Sus vidas sin nosotros

Fuentes: Rebelión

Lo peor de una polémica es cuando nace vieja, porque no será posible que nos implique, porque será muy difícil que nos enseñe nada. Eso es algo que cada vez con más frecuencia nos sucede, a propósito de cuestiones referidas a la investigación, la universidad, el saber, la cultura y las instituciones, polémicas en las […]

Lo peor de una polémica es cuando nace vieja, porque no será posible que nos implique, porque será muy difícil que nos enseñe nada. Eso es algo que cada vez con más frecuencia nos sucede, a propósito de cuestiones referidas a la investigación, la universidad, el saber, la cultura y las instituciones, polémicas en las que, curiosamente, tales asuntos tienden a desvincularse de lo común, de la ciudadanía, de la política, de la revolución. Un investigador profetizaba en un periódico esta semana que, en el futuro, las investigaciones de tipo histórico no estarían movidas por la erudición sino por la originalidad, y todo gracias a internet: esa descripción se corresponde al mundo en el que ya habitamos muchos investigadores en el campo de las humanidades, muchas y muchos, no siempre jóvenes y, desde luego, no siempre residentes en el solar patrio.

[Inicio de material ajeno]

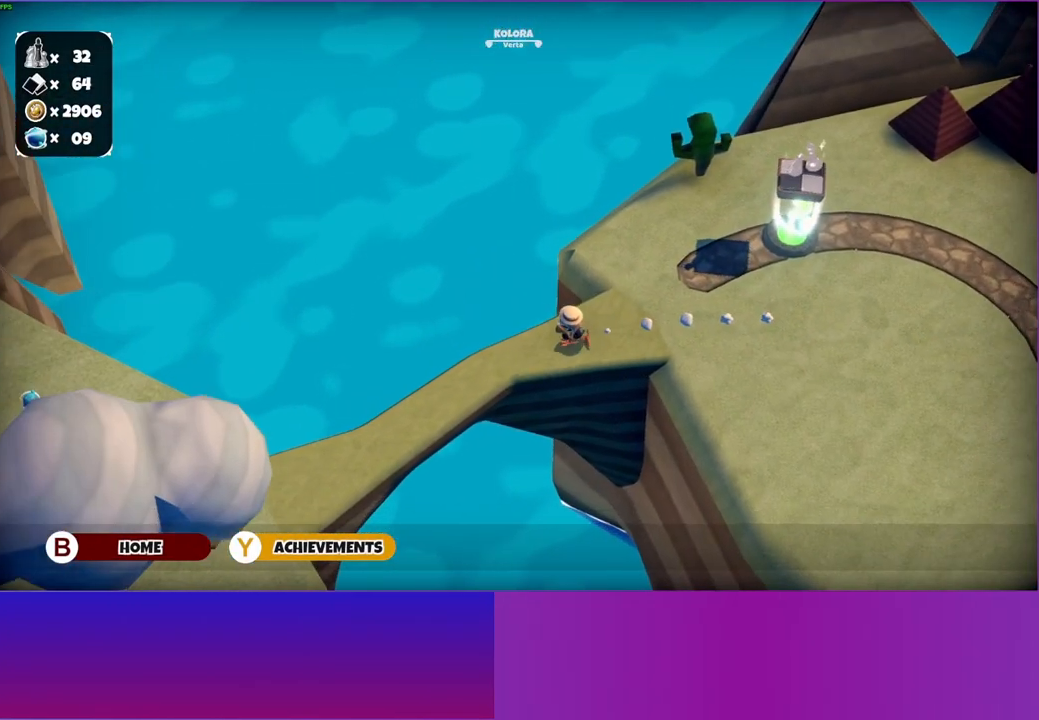
{"buttons": [], "left_stick": "down-left", "right_stick": "center", "events": [[300, "left_stick", "down-left"]]}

Cuando se nos dice que el futuro es aquello que ya ha sucedido quieren engañarnos. Cuando se nos dice lo contrario, que aquello que ya ha sucedido todavía tiene que pasar, hablamos de la incapacidad de entender el mundo en el que otros ya habitan, aunque el propio se reconozca como caduco, y como decadente. En mi presente de investigador, mi erudición empieza en google y, como google, sus fronteras son las de un océano: pero no -como nos dicen- porque se haya desvalorado el papel que tienen los archivos, las horas de estudio, el análisis, y todas esas figuras de conocimiento que han construido una suerte de beatería del trabajo con la que un determinado tipo de académico (español) se justifica, como si las horas que uno pasa en la biblioteca -o en la taberna- fuesen en si mismas provechosas.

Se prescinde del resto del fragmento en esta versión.